Low calorie peruvian asparagus rice recipe substitutions
To make this recipe lower in calories, there are a few substitutions you could make. Instead of using long-grain rice, you could switch to a lower calorie rice such as brown rice or quinoa. You could also reduce the amount of oil used by halving the suggested amount, or using a spray oil instead. Additionally, you could reduce the amount of salt used to cut down on sodium intake. Finally, you could opt for lighter herbs such as basil or chives instead of parsley and cilantro, or omit them altogether. These adjustments would help make the recipe lower in overall calories and healthier overall.
What to serve with a peruvian asparagus rice?
Peruvian asparagus rice pairs well with a variety of proteins such as grilled chicken or fish. You can also add a side of roasted vegetables such as zucchini, cherry tomatoes, or cauliflower to add a delicious touch of freshness and color. To complement the dish even further, consider serving a flavorful Peruvian sauce like huacatay or ají amarillo on the side. Finally, a refreshing Peruvian drink like chicha morada or maracuyá (passion fruit) juice would be an excellent addition to complete this authentic South American meal.
Whats the best sauce for a peruvian asparagus rice?

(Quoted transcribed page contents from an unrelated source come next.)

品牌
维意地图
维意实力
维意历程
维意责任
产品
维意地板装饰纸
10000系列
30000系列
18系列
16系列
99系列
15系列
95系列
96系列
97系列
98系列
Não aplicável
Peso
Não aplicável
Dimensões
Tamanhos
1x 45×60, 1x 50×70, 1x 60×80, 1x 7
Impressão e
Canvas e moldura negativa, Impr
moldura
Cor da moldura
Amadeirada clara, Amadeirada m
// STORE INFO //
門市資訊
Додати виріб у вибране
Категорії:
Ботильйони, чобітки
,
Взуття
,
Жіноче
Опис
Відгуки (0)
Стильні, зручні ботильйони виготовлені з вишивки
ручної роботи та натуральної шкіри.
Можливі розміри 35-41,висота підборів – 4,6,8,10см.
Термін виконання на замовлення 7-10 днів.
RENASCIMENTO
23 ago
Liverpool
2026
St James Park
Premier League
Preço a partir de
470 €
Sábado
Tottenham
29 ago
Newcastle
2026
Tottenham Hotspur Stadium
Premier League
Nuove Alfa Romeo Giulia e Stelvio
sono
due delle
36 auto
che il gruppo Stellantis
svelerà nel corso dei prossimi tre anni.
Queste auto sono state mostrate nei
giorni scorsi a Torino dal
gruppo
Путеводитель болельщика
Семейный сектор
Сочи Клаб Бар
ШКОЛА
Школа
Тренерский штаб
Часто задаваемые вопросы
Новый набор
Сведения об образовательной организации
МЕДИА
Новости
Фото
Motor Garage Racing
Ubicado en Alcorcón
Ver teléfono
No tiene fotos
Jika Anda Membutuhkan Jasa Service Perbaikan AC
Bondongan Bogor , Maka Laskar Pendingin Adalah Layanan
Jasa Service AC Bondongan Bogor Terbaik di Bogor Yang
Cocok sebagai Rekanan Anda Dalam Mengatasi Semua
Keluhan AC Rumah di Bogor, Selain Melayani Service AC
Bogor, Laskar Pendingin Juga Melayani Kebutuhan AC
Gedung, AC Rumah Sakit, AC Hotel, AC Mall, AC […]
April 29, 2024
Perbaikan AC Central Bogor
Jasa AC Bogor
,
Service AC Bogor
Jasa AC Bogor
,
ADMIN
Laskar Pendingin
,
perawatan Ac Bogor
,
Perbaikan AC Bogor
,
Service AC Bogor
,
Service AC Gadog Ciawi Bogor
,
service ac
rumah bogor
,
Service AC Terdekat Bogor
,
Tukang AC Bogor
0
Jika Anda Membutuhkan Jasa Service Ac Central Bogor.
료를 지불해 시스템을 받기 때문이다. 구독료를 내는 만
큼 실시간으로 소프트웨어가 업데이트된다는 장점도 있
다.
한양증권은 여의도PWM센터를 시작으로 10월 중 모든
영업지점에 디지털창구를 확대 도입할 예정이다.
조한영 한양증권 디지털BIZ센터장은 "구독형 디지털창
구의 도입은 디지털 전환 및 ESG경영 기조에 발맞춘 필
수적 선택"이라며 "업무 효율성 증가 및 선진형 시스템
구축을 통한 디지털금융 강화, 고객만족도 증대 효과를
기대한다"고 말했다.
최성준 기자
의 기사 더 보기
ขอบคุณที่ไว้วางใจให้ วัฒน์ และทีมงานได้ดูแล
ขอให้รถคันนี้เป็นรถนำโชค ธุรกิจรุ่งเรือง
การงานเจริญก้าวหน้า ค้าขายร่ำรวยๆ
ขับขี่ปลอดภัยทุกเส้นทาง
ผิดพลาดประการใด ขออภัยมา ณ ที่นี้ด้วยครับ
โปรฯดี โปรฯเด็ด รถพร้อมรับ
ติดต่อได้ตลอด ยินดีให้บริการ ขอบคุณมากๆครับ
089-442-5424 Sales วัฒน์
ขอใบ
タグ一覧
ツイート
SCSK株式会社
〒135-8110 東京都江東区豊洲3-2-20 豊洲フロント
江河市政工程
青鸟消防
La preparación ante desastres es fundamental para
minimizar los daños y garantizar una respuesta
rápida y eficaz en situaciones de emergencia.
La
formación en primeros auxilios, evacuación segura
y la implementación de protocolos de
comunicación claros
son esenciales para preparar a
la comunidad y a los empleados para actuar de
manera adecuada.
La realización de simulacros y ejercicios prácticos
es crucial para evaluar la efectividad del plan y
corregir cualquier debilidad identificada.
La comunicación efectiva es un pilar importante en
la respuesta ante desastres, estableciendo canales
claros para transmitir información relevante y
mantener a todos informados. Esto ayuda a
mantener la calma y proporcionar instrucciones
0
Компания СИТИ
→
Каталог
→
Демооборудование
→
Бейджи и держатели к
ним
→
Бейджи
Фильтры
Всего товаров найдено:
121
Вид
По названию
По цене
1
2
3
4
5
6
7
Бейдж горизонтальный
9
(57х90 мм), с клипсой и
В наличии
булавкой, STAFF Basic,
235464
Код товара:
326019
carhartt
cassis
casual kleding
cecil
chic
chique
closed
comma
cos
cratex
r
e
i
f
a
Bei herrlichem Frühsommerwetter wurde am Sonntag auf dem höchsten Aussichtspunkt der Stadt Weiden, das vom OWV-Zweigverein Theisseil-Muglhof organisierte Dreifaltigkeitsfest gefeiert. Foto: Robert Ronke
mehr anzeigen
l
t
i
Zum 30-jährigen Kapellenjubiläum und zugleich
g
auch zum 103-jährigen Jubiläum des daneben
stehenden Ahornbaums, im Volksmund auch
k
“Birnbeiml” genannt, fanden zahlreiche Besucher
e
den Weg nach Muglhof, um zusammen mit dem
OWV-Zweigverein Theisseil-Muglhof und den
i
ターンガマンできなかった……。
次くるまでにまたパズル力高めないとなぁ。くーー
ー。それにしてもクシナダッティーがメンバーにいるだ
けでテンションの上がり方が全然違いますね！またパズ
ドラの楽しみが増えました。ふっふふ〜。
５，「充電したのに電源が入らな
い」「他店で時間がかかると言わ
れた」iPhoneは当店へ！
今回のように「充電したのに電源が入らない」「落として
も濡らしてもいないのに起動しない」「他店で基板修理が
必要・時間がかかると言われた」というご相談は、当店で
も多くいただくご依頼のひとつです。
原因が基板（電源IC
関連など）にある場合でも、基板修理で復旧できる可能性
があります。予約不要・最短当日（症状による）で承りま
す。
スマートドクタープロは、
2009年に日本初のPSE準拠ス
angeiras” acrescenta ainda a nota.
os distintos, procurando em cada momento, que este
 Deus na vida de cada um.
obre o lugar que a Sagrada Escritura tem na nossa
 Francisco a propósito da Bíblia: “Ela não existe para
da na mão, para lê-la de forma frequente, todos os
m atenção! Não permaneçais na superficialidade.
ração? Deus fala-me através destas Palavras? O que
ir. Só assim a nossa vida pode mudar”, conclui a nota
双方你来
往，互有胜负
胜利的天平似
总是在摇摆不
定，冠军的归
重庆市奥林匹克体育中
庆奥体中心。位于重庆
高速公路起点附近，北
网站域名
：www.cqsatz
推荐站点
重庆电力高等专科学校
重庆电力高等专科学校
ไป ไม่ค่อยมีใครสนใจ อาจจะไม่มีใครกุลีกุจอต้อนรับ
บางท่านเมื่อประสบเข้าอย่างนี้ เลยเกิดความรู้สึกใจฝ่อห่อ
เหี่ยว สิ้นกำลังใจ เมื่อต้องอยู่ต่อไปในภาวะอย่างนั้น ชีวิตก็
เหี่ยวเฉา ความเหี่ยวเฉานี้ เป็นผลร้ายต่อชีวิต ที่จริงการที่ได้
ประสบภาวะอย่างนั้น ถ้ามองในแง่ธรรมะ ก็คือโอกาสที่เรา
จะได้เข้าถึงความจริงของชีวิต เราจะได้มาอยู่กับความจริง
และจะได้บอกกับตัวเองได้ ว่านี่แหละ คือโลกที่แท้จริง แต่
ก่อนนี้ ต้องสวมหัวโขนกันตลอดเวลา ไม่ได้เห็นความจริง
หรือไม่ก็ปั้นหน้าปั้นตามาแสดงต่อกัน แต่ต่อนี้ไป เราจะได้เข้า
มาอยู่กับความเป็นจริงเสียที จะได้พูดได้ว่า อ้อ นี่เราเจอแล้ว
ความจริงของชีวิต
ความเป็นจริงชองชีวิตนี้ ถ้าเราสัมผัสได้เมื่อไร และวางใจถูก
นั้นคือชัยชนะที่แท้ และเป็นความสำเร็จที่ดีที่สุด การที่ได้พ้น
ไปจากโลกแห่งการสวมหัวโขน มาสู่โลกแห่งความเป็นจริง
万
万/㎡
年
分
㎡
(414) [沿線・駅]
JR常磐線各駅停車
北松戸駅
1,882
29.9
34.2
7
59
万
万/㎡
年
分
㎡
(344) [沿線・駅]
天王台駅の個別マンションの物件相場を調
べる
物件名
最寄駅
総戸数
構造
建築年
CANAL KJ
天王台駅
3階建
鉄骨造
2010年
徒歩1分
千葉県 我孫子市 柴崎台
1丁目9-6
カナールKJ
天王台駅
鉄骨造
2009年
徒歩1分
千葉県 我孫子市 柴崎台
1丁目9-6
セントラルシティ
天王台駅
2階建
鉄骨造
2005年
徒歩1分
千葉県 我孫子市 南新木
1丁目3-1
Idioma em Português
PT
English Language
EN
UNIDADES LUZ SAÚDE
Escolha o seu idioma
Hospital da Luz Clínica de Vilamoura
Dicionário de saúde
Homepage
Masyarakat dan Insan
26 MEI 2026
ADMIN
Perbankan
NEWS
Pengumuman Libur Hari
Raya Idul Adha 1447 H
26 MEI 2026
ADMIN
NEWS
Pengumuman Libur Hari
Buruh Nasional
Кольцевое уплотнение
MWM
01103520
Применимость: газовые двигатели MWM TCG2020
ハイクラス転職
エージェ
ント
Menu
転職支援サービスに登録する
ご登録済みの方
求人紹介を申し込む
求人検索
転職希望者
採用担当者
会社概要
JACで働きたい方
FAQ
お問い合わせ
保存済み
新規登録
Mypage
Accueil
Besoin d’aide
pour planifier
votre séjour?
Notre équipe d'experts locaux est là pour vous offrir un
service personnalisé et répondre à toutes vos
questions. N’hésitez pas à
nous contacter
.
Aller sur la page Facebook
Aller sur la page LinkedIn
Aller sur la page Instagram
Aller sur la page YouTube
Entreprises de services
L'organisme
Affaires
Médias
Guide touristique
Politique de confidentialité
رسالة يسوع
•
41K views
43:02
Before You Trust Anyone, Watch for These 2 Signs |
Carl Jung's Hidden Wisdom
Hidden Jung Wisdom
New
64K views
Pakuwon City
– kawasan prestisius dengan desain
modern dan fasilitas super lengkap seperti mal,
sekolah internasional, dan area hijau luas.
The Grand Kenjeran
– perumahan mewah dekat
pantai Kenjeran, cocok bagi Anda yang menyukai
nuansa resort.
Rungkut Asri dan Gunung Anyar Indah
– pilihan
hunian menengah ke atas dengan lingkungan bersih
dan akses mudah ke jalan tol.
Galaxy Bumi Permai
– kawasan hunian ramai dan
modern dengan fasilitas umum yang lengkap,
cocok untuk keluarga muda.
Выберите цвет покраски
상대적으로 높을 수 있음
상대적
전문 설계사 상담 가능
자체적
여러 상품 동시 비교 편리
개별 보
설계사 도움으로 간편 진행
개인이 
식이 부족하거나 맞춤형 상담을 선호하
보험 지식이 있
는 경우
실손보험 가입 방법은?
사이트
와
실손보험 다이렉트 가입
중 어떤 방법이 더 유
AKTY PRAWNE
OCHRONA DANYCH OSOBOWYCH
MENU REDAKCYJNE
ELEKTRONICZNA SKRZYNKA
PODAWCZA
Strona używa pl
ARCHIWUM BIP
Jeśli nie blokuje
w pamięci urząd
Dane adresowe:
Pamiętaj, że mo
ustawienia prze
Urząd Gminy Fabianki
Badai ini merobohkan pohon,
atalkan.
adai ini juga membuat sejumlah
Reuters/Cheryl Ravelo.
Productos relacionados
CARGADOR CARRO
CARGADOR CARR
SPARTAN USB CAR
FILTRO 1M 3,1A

The best sauce for Peruvian asparagus rice is Aji Verde, a spicy and creamy sauce made with jalapenos, cilantro, garlic, and mayonnaise. The sauce complements the fresh and earthy flavors of asparagus in the rice and adds a kick of spice that balances out the richness of the dish. To make Aji Verde, blend together 2-3 seeded jalapenos, 1/2 cup of chopped fresh cilantro, 2 minced garlic cloves, 1/2 cup of mayonnaise, 1/4 cup of sour cream, and 1 tablespoon of lime juice until smooth. Serve the sauce on the side or drizzle it over the rice.
Peruvian asparagus rice health benefits
Peruvian asparagus rice provides several health benefits. Asparagus is a nutrient-rich vegetable that is low in calories and high in fiber, vitamins, and antioxidants. It contains high levels of folate which is essential for pregnant women. Rice provides carbohydrates which are important for energy, and it is a good source of essential minerals such as magnesium, selenium, and manganese. Additionally, this dish is a healthier alternative to traditional rice dishes as it uses low-sodium chicken broth instead of oil or butter. If you would like an even healthier option, you may want to try a dish that includes quinoa or roasted vegetables.